PAN/NAP made even easier…

Tuesday, March 23rd, 2010

I wrote last year about how to use bluetooth networking to connect to the internet via a mobile phone. Since then, I had heard rumours that NetworkManager was now able to do this as well, but I actually never managed to find out how to do that (admittedly, I never looked too hard).
Today I checked again.
Since those are the “reference implementations”, I started GNOME’s nm-applet and bluetooth-applet instead of knetworkmanager and kbluetooth. I still could not find anything related to bluetooth in nm-applet’s UI. Then I looked a bit farther and found Dan Williams’ post about it.
Long story short: I deleted my phone from bluetooth-applet’s “known hosts” and re-paired it again. There it asked me if I want to access the internet via my mobile phone, which I confirmed. After that, nm-applet has now an entry for “PANU” which is the Phone’s connection.
Working well and pretty cool, too. One more workaround that’s not needed anymore.

For completeness, I also tried to remove and pair the phone with kbluetooth, but apart from it not working at all (never asking for a PIN), it also did not ask for the internet connection stuff. So for now, if you want Bluetooth networking, just use nm-applet and bluetooth-applet.

$HOME full? WTF?

Wednesday, January 27th, 2010

Today I discovered that my $HOME was nearly full. My machine has only moderate space for the encrypted /home partition, but there were almost 2GB free until a few days ago, so I decided to look where the space went.

It was easy: ~/.xsession-errors was over 1,5GB. I looked who was wanting to tell me lots of important stuff and found out that about every KDE4 program produced several debug lines, almost every second.
Since I doubt that anybody will ever want to look at 1,5GB logfiles, I just decided to redirect it to /dev/null in /usr/bin/startkde. Now only my submitrequest number 30607 needs to be accepted into KDE:KDE4:Factory:Desktop, so that everyone benefits from this solution.

Note: it took 15 days for the logfile to get that big, but to be honest: I don’t want to reboot every two weeks, only to keep KDE4 from crapping my home directory.
Second Note: If there had been any significant updates in FACTORY in the last two months, I would probably not even have noticed the problem, but there were none ;)

More KDE4 rants

Saturday, December 19th, 2009

Seeing that I apparently hit a nerve for some people with my last post, here is the next thing that really annoys me every day in KDE4.

Notifications.

Those ugly passive pop-ups that appear on the display near the area where you have configured the “system tray” to be on the panels.
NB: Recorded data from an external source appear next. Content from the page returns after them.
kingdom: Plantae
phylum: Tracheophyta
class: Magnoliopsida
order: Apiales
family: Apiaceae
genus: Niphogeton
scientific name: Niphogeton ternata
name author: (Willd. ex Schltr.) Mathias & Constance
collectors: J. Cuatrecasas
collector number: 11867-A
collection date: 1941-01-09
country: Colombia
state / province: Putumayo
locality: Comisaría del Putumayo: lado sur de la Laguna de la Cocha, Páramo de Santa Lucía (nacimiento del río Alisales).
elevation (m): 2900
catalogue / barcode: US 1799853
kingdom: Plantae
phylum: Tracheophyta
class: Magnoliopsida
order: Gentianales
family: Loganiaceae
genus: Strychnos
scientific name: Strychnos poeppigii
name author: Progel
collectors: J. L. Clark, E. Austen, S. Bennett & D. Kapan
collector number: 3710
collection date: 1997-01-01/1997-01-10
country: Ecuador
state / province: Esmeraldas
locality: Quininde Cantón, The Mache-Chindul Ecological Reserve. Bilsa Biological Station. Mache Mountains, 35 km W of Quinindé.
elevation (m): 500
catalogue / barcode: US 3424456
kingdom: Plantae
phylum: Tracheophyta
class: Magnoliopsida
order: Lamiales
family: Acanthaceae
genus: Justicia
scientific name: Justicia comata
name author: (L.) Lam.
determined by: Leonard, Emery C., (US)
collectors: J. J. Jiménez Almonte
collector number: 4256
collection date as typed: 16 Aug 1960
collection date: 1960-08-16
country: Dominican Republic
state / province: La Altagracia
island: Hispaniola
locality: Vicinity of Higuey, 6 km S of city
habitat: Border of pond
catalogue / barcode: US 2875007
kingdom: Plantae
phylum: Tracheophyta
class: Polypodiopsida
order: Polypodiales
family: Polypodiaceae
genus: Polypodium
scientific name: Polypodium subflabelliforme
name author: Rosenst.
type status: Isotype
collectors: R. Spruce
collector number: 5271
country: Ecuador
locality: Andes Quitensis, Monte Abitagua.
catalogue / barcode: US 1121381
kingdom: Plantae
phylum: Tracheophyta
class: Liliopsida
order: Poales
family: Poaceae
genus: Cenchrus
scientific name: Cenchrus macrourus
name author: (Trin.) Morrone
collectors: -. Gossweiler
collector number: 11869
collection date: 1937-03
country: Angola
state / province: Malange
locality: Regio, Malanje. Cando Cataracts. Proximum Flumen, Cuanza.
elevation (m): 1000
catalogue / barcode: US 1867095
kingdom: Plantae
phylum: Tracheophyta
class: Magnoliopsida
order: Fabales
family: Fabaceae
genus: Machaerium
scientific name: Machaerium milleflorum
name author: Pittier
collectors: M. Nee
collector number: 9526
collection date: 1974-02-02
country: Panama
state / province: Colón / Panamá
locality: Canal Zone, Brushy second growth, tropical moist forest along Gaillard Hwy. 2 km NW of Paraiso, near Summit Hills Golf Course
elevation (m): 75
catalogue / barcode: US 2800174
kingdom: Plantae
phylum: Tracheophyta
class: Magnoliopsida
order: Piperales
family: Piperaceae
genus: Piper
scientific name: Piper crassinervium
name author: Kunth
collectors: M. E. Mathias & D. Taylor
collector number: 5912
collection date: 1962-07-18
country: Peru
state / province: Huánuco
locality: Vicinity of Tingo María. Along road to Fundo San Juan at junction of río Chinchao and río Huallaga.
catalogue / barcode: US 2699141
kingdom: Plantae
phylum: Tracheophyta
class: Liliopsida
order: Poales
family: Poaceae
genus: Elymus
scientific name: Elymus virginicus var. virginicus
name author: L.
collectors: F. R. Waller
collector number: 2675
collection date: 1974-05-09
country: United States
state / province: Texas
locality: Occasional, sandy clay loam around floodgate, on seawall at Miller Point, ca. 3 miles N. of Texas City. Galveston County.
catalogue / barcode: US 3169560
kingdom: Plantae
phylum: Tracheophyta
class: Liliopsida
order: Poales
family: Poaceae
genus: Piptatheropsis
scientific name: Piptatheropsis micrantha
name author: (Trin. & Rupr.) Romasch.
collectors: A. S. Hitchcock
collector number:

From the beginning they were an example of uglyness. After quite some time they at least stopped to be drawn one over the other, so they are no longer totally unusable, but they still are not pretty.
One example: most of them are too small, so that the text they should show me gets cut off and I have to guess what the system wants to tell me.

As much as I detest GNOME, their unobtrusive notifications in the lower right corner are much more stylish and less disturbing than the KDE4 ones.

And it is not QT’s fault: a proprietary application like skype, using QT, can do it in almost the same way as GNOME, so it is definitely possible.